I think there are only a few projects that can get a big speedup from async proofs with lots of workers (mostly due to overheads for short proofs)

view this post on Zulip Paolo Giarrusso (Dec 19 2022 at 12:37):

without dune, .aux files could make it better since Coq would _know_ which proofs are short? But with dune + caching, I think we lack a good way to cache .aux files since they're not reproducible, so these days .aux files are not cached, and are probably discarded

view this post on Zulip Karl Palmskog (Dec 19 2022 at 12:41):

it's not obvious what you would actually do with all the .aux data in the GUI setting. In CI setting, you could probably at least do some good estimates when something is worth doing asynchronously or using .vos or using regular .vo, etc.

view this post on Zulip Karl Palmskog (Dec 19 2022 at 12:45):

I think the "Google testing workflow", where everything is actually checked in CI with fast turnaround, and users basically only check some local work before submitting, is likely the way to handle large projects. One could go all in on .voslocally.

view this post on Zulip Karl Palmskog (Dec 19 2022 at 12:51):

is it even possible in CoqIDE and/or VsCoq to just not build/check proofs at all?

view this post on Zulip Enrico Tassi (Dec 19 2022 at 13:09):

The overhead of async is visible, hopefully smaller on unix in vscoq 2. But I think you are looking at the wrong measure, the whole point is to make it fast to "go to point", not to check what was postponed.

view this post on Zulip Enrico Tassi (Dec 19 2022 at 13:10):

Of course it would be nice to be just faster...

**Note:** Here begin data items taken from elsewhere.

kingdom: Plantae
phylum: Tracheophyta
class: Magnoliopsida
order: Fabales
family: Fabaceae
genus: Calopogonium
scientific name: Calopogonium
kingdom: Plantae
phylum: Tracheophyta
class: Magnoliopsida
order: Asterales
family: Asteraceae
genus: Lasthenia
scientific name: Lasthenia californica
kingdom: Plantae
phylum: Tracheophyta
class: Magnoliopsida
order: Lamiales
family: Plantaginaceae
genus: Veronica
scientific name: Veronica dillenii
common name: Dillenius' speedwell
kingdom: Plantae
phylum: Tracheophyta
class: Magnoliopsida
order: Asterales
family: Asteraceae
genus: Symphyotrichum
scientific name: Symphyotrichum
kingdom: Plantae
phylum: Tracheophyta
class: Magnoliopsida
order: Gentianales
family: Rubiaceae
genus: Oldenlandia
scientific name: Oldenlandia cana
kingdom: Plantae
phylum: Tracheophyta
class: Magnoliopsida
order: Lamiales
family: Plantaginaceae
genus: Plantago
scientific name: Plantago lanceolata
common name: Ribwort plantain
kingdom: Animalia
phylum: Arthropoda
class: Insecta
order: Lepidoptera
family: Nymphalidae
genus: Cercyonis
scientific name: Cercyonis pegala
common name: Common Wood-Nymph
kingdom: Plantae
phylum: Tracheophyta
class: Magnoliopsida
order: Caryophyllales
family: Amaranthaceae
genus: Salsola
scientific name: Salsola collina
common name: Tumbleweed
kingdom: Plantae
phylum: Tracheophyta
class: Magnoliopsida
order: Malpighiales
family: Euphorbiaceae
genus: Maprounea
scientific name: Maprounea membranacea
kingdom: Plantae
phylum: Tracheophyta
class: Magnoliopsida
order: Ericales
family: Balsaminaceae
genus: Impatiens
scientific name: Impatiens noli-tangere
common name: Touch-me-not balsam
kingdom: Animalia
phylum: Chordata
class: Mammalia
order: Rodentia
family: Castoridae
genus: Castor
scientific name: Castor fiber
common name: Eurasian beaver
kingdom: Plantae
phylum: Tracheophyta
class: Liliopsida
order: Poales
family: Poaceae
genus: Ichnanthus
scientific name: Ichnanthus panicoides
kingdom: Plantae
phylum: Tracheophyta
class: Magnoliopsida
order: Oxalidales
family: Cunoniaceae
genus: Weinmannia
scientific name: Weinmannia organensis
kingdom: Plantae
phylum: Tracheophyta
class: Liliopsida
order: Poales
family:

view this post on Zulip Karl Palmskog (Dec 19 2022 at 13:24):

but in a more sophisticated workflow involving CI, why would you check anything at all on your way "to point"?

view this post on Zulip Karl Palmskog (Dec 19 2022 at 13:25):

you could just trust whatever you check out, and that everything you commit will only be accepted once fully checked

view this post on Zulip Karl Palmskog (Dec 19 2022 at 13:26):

I think we were focusing on checking everything to point above because this was what the original question was about

view this post on Zulip Paolo Giarrusso (Dec 19 2022 at 14:06):

even with CI, you're often working with code that didn't pass CI: you made changes and want to see what breaks

view this post on Zulip Paolo Giarrusso (Dec 19 2022 at 14:09):

if I change a definition in a file, I want to recheck the theory right away — and unless your client has _much_ worse single-core performance, CI is at best as fast as my laptop (and that lower bound is hard to reach).

view this post on Zulip Enrico Tassi (Dec 19 2022 at 14:11):

IMO .vos up to your file, then async is what you ask for.

view this post on Zulip Enrico Tassi (Dec 19 2022 at 14:12):

In any case, it would be nice to list these scenarios, so that tuning in vscoq 2 can allow for them. I guess we all know the limitations.

view this post on Zulip Ali Caglayan (Dec 25 2022 at 13:41):

Sorry if it was mentioned before, but CoqIDE spends most of its time printing goals when you have a slow step.